Start of Dataset content

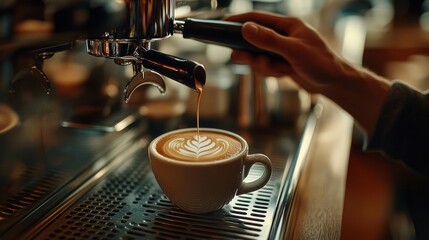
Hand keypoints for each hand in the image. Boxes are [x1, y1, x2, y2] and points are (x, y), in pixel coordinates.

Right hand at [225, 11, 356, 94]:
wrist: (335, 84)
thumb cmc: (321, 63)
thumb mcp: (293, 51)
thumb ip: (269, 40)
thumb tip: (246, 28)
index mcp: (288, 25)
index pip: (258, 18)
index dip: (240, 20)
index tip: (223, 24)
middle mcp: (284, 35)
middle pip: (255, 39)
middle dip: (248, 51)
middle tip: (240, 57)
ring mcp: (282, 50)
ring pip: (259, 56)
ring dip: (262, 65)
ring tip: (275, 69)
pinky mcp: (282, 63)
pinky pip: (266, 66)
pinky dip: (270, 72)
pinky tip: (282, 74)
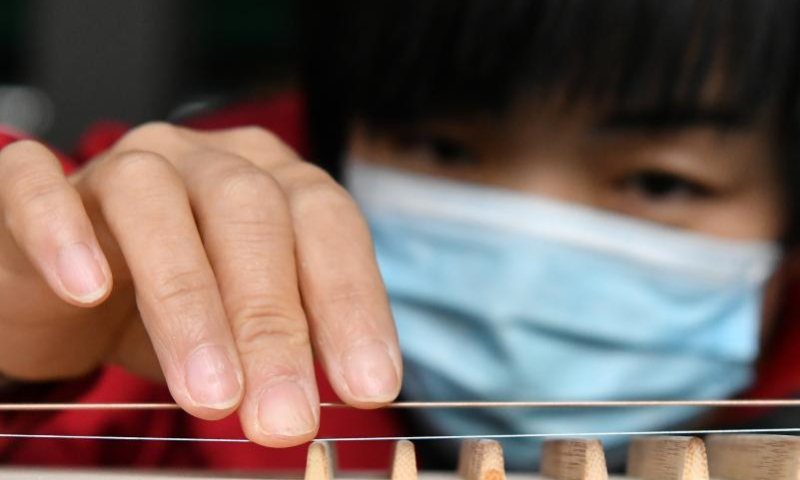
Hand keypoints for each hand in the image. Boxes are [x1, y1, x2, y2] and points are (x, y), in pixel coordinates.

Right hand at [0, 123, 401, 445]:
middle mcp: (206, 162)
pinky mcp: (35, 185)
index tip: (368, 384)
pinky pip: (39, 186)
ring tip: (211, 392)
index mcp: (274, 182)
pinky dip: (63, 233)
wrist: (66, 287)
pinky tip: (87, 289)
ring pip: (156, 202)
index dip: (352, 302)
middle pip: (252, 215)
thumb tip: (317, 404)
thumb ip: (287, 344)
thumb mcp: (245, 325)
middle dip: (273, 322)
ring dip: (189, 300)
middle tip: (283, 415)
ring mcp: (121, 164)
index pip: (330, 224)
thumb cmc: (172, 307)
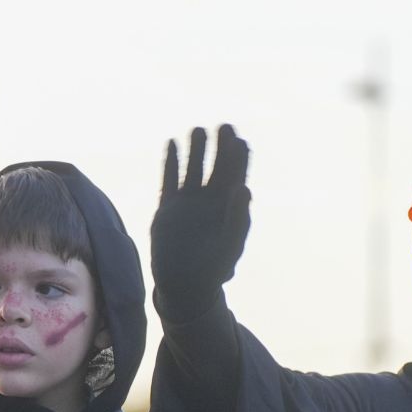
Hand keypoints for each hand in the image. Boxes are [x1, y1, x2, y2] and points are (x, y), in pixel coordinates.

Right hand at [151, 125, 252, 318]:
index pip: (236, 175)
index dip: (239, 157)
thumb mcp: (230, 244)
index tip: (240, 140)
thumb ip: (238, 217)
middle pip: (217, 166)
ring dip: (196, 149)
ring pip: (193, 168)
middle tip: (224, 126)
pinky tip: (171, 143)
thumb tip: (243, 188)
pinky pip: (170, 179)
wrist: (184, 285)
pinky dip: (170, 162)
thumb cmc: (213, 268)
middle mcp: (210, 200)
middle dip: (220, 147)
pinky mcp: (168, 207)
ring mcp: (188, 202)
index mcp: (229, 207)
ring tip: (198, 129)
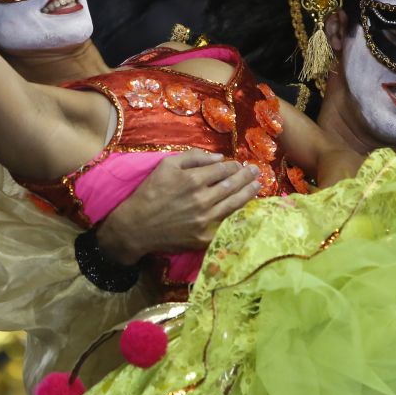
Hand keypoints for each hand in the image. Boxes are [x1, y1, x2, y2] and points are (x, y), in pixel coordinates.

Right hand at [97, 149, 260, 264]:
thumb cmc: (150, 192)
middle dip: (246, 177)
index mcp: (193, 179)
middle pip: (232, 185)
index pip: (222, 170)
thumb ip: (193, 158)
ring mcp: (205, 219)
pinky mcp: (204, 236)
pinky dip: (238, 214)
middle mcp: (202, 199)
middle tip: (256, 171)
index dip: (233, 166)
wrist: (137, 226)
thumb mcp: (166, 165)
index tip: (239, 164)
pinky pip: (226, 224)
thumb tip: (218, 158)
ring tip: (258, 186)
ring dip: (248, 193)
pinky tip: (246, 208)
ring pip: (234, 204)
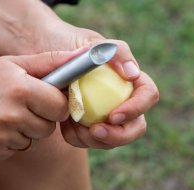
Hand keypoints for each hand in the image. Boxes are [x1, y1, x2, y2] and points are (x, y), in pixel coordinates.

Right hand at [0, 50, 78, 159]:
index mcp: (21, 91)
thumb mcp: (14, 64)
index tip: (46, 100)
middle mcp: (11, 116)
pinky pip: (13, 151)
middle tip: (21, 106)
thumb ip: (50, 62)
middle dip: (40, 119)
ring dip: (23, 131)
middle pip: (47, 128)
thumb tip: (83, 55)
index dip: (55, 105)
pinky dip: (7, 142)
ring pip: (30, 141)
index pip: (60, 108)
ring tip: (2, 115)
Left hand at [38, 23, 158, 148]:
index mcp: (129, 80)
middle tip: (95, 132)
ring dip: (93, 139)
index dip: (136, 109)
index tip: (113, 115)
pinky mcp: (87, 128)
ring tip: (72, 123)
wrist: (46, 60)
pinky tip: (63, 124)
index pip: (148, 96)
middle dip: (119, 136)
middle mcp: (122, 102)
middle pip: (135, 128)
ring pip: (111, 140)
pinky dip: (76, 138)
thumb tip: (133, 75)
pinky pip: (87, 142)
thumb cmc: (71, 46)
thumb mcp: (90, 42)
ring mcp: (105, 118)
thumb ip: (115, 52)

End of Dataset content
Start of Dataset content

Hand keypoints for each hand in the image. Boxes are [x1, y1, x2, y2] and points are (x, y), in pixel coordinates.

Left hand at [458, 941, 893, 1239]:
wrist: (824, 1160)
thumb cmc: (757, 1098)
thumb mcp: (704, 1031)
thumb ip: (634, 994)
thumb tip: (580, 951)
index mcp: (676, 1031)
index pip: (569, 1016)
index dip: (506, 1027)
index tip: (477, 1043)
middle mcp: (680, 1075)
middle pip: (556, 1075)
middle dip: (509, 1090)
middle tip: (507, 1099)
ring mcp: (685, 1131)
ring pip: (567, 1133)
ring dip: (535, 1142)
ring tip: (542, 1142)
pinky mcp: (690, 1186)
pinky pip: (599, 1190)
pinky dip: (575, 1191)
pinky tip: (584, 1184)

End of Dataset content

Exercise requirements: From the data above, return only the lines starting at the line that holds "middle mcp: (202, 199)" and ending at the line that holds "thumb mcp: (14, 64)", word for word and without pictures.

Your solution:
middle mcp: (202, 199)
middle tip: (256, 171)
index dip: (233, 166)
wrist: (137, 226)
thumb mcp: (166, 165)
index tip: (239, 164)
pinky pip: (226, 224)
thumb tip: (218, 158)
ring tip: (258, 186)
ring dip: (248, 193)
pinky tip: (246, 208)
ring pip: (234, 204)
Hand keypoints for each hand in the image. Boxes are [x1, y1, x2, y2] and points are (x, y), in pixel coordinates.

Right hand at [0, 50, 78, 159]:
index mcp: (21, 91)
thumb mcp: (14, 64)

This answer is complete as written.